Several studies showed a 100% resistance to commonly prescribed drugs in Zambia, as well as multidrug resistance amongst clinical isolates. This review highlights concerns relating to the use of common antimicrobials as the choice for optimal therapy of common pathogens in Zambia. Our study highlights concern regarding second-line treatment options, such as azithromycin for cholera, in the country have also been highlighted by this study. However, the high rate of antimicrobial resistance does bring into question the testing methods and accuracy of the testing in Zambia as there may have been sample contaminations at certain studies since there were a variety of contradicting results, as seen with penicillin, cephalosporins, monobactams, and carbapenems use for S. aureus ranging from 0% resistance to 100% resistance for second line antibiotics (gentamicin, ceftazidime, nalidixic acid and norfloxacin). Similarly, it was noted that resistance has emerged and been detected for K. pneumonia and E. coli. The results vary widely, however majority shows resistance greater than 50% for both these organisms. These findings demonstrate antibiotic resistance, regardless of testing method, site, year and region, to new and extended spectrum, more efficacious antibiotics.

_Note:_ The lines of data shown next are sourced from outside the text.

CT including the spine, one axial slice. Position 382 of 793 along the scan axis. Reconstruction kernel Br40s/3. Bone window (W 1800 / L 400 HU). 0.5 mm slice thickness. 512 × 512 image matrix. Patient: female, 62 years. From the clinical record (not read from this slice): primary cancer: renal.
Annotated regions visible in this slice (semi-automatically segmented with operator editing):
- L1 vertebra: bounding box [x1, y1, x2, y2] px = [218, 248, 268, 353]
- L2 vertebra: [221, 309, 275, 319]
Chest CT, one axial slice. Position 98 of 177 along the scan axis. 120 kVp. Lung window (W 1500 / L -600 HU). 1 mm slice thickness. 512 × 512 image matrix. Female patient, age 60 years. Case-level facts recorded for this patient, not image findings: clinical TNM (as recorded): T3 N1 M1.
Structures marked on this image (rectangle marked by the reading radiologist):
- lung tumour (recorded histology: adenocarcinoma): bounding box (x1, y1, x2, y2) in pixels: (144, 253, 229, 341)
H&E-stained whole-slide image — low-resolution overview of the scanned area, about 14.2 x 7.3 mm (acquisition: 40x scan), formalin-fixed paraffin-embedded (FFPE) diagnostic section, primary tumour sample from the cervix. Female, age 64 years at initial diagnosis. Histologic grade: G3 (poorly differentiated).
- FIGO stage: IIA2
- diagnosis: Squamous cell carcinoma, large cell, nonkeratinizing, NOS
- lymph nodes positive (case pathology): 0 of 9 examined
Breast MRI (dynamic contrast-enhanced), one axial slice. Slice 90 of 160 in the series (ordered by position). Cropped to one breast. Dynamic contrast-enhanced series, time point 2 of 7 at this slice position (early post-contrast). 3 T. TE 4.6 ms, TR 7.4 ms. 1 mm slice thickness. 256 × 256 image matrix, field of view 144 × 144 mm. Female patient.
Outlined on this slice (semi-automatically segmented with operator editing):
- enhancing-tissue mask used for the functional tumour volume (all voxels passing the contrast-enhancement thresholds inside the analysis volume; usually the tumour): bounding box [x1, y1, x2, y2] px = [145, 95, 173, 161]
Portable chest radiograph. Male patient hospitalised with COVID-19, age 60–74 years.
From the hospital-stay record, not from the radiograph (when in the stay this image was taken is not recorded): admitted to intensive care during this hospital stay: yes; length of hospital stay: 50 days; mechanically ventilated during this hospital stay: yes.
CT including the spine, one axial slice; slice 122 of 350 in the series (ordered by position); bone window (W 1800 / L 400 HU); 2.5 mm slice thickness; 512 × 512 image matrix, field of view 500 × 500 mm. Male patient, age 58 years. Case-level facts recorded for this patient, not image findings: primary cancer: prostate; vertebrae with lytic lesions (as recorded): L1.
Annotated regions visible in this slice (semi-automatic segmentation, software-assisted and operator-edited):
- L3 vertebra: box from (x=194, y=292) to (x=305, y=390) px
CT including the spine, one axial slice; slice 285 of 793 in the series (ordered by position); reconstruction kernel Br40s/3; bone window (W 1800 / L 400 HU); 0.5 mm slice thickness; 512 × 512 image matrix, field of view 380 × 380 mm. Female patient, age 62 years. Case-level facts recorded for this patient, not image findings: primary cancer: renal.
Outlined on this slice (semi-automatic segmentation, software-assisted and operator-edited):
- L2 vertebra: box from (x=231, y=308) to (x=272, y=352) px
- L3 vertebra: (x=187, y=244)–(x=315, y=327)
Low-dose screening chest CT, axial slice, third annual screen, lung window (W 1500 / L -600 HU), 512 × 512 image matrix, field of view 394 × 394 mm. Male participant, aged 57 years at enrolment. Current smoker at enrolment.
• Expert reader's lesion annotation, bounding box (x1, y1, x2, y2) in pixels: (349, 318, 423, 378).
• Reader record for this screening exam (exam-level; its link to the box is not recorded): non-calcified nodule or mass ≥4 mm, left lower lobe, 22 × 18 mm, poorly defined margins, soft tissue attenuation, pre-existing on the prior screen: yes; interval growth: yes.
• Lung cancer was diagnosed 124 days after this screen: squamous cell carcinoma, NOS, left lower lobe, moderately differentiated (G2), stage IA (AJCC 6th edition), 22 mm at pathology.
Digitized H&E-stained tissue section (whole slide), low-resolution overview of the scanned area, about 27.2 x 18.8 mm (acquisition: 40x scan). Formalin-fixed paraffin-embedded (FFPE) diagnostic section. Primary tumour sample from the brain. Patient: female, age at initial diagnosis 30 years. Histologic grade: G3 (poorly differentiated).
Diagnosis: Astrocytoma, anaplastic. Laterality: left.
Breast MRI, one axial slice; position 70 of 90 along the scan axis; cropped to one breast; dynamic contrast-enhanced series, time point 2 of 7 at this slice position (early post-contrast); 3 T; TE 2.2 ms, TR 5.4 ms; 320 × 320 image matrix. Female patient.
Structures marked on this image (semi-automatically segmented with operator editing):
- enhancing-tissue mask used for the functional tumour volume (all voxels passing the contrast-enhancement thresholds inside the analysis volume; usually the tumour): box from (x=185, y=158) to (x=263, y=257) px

The most common pathogen identified across the human-animal-environmental sectors was S. aureus. S. aureus is frequently found on the human skin and is recognized as the main contributor of infections in humans [50]. There are high rates of AMR to gentamycin, ceftazidime, amoxicillin-clavulanic acid, cotrimoxazole, nalidixic acid, norfloxacin and oxacillin found in this study. Gentamycin, ceftazidime (third generation cephalosporin) and the fluoroquinolones (nalidixic acid and norfloxacin) are considered second line for Staphylococcus spp. This finding is a serious concern as we see a prominent resistance rate across multiple studies.

Special consideration needs to be addressed in Zambia regarding the surveillance techniques across the several regions. It is imperative to include rural and urban informal settlements, as well as community studies. To prevent an AMR pandemic, it is important to establish surveillance systems that also address and incorporate investigations into the knowledge, attitudes and practices across the human, animal and environmental sectors. It is also recommended to establish systems to map antimicrobial use, resistance profiles and genetics. No known system to address AMR mapping is in place in Zambia at the time of this review. Studies on antifungals, a group that is neglected, should be considered a field of interest. Researchers should be encouraged to collaborate within the human-animal-environmental sectors and conduct studies from a One Health perspective; as well as establish appropriate means to ensure a system can be in place to potentiate future studies on AMR in Zambia.

Our research is one of the first systematic reviews to assess antimicrobial resistance in Zambia. Our results provide critical information that can be used towards policy development and patient management. The different sectors should be more involved and share information to ensure that there is a holistic approach when it comes to combatting AMR.

Conclusion

To safeguard our current collection of antibiotics it is imperative to address the gaps in AMR diagnostic standardization and reporting; and improve surveillance, stewardship, infection control, and implementations of updated treatment guidelines and monitoring. Overall, this review suggests that improved standardization of antimicrobial susceptibility testing in Zambia could help to better delineate AMR patterns and allow comparisons across different locations and allow tracking of AMR evolution over time.

The findings further emphasize the need to address and implement effective AMR surveillance through continued data sharing, multidisciplinary collaborations, and coordination of all stakeholders—using the One Health Approach. This is essential to understand and manage the AMR national burden especially in Zambia.